Stored data entries:
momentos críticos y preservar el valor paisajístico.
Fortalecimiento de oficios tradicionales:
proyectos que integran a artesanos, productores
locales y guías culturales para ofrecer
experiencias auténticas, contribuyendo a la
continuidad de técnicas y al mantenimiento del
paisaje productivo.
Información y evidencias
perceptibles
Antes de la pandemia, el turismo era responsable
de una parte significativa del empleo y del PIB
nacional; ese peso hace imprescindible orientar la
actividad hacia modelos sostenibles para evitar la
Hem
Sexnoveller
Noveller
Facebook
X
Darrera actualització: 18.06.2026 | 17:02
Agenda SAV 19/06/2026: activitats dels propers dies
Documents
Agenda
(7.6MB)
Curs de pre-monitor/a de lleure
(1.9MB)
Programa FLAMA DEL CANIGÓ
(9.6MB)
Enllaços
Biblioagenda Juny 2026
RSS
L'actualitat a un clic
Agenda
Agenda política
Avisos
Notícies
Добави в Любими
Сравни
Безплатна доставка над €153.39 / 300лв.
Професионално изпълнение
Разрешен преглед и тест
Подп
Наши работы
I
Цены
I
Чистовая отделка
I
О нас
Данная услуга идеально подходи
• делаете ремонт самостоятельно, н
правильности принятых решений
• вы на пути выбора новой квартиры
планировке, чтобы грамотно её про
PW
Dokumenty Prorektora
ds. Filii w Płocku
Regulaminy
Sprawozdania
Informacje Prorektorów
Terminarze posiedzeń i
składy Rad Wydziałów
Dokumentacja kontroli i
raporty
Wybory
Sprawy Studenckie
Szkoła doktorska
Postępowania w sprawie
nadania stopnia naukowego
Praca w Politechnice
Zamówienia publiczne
...
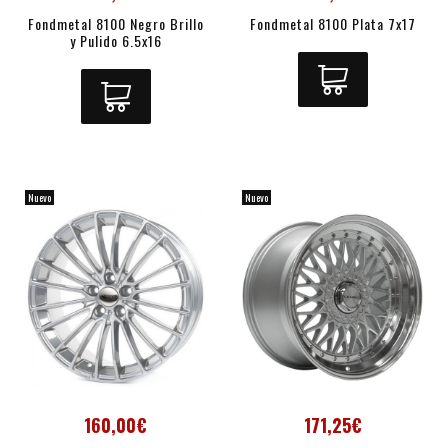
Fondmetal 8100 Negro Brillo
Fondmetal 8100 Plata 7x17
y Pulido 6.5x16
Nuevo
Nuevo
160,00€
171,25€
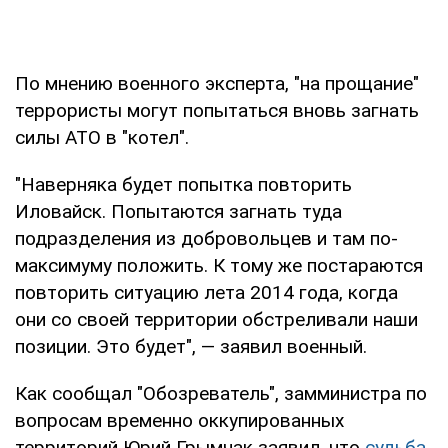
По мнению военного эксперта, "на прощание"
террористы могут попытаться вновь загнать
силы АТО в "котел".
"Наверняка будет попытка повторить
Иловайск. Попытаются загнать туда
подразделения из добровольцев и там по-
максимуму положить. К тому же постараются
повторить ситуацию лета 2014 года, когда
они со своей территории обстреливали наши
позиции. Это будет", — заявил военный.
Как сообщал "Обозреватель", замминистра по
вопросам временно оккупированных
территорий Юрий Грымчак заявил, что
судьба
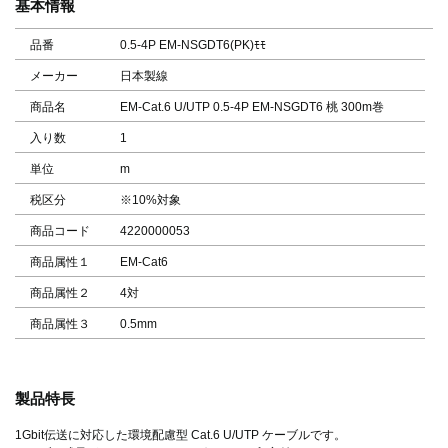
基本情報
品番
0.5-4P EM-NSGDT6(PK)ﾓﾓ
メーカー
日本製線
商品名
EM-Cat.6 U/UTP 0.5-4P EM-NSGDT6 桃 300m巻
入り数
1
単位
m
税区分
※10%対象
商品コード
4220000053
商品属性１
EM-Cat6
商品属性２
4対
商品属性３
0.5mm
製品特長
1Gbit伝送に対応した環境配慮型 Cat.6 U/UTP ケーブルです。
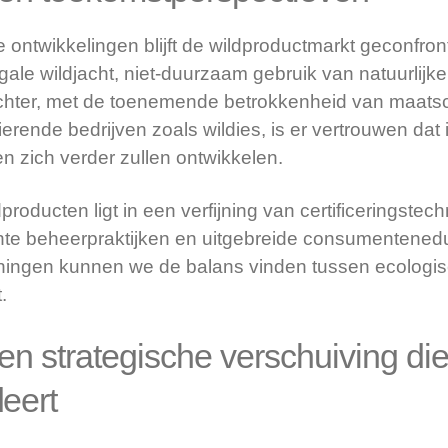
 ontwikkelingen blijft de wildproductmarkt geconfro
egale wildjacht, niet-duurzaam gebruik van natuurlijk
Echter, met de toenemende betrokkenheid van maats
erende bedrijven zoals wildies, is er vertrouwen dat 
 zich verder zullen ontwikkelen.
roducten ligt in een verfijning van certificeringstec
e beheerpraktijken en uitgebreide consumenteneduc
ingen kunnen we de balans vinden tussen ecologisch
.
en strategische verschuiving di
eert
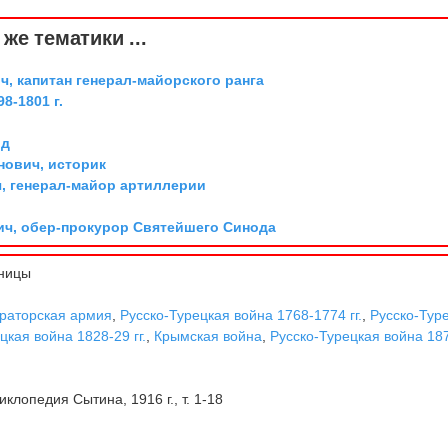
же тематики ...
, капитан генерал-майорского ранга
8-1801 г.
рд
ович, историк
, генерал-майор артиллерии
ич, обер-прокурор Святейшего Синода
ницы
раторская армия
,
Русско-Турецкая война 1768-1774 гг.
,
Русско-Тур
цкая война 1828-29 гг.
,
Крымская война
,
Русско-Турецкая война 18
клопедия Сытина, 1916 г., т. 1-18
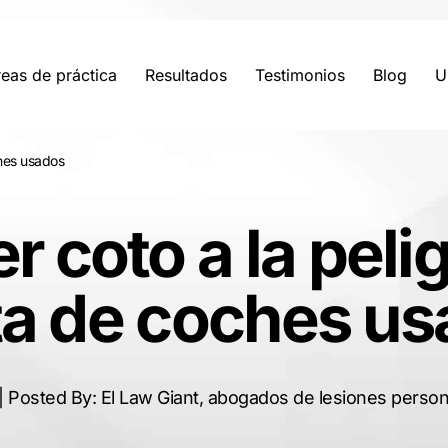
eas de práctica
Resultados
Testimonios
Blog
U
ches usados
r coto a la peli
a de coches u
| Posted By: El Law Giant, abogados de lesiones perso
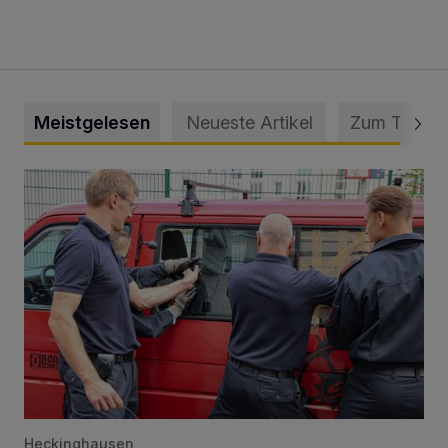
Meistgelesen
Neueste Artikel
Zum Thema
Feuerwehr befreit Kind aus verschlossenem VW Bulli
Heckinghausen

Work task: Of the entries above, repeat exactly the lines from the line with "Darrera actualització: 18.06.2026 | 17:02" through the line with "ремонт самостоятельно, н", both of them included.

Solved problem:
Darrera actualització: 18.06.2026 | 17:02
Agenda SAV 19/06/2026: activitats dels propers dies
Documents
Agenda
(7.6MB)
Curs de pre-monitor/a de lleure
(1.9MB)
Programa FLAMA DEL CANIGÓ
(9.6MB)
Enllaços
Biblioagenda Juny 2026
RSS
L'actualitat a un clic
Agenda
Agenda política
Avisos
Notícies
Добави в Любими
Сравни
Безплатна доставка над €153.39 / 300лв.
Професионално изпълнение
Разрешен преглед и тест
Подп
Наши работы
I
Цены
I
Чистовая отделка
I
О нас
Данная услуга идеально подходи
• делаете ремонт самостоятельно, н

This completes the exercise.